• [Brief]
Echo every line of the following material word for word, without adding, dropping, or changing anything.

• [Records shown]

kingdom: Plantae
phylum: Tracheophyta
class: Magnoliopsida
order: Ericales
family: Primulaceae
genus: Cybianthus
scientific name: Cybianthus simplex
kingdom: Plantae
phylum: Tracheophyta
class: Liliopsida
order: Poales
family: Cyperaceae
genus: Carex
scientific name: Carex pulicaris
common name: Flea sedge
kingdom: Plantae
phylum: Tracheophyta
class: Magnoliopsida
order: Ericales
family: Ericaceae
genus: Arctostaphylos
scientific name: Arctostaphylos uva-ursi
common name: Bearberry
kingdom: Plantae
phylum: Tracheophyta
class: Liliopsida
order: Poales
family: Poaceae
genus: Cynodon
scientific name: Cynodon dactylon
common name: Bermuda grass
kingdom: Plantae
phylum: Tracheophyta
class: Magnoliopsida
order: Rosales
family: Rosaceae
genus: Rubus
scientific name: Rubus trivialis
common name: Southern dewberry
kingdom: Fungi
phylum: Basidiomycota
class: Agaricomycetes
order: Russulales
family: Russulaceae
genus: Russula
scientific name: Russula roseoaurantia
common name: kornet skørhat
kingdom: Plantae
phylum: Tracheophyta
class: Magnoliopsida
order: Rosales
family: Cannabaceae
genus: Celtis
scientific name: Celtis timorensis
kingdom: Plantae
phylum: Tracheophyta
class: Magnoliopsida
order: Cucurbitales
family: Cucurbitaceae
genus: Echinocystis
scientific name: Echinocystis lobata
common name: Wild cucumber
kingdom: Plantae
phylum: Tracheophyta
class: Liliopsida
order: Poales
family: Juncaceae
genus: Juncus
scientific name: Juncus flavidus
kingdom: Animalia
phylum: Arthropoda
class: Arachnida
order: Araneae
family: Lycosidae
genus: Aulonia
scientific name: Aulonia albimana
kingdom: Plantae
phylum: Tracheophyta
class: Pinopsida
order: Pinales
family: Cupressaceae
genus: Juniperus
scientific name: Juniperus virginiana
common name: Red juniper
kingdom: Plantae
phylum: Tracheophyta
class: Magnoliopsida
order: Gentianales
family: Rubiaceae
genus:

• [Response below]
kingdom: Plantae
phylum: Tracheophyta
class: Magnoliopsida
order: Ericales
family: Primulaceae
genus: Cybianthus
scientific name: Cybianthus simplex
kingdom: Plantae
phylum: Tracheophyta
class: Liliopsida
order: Poales
family: Cyperaceae
genus: Carex
scientific name: Carex pulicaris
common name: Flea sedge
kingdom: Plantae
phylum: Tracheophyta
class: Magnoliopsida
order: Ericales
family: Ericaceae
genus: Arctostaphylos
scientific name: Arctostaphylos uva-ursi
common name: Bearberry
kingdom: Plantae
phylum: Tracheophyta
class: Liliopsida
order: Poales
family: Poaceae
genus: Cynodon
scientific name: Cynodon dactylon
common name: Bermuda grass
kingdom: Plantae
phylum: Tracheophyta
class: Magnoliopsida
order: Rosales
family: Rosaceae
genus: Rubus
scientific name: Rubus trivialis
common name: Southern dewberry
kingdom: Fungi
phylum: Basidiomycota
class: Agaricomycetes
order: Russulales
family: Russulaceae
genus: Russula
scientific name: Russula roseoaurantia
common name: kornet skørhat
kingdom: Plantae
phylum: Tracheophyta
class: Magnoliopsida
order: Rosales
family: Cannabaceae
genus: Celtis
scientific name: Celtis timorensis
kingdom: Plantae
phylum: Tracheophyta
class: Magnoliopsida
order: Cucurbitales
family: Cucurbitaceae
genus: Echinocystis
scientific name: Echinocystis lobata
common name: Wild cucumber
kingdom: Plantae
phylum: Tracheophyta
class: Liliopsida
order: Poales
family: Juncaceae
genus: Juncus
scientific name: Juncus flavidus
kingdom: Animalia
phylum: Arthropoda
class: Arachnida
order: Araneae
family: Lycosidae
genus: Aulonia
scientific name: Aulonia albimana
kingdom: Plantae
phylum: Tracheophyta
class: Pinopsida
order: Pinales
family: Cupressaceae
genus: Juniperus
scientific name: Juniperus virginiana
common name: Red juniper
kingdom: Plantae
phylum: Tracheophyta
class: Magnoliopsida
order: Gentianales
family: Rubiaceae
genus:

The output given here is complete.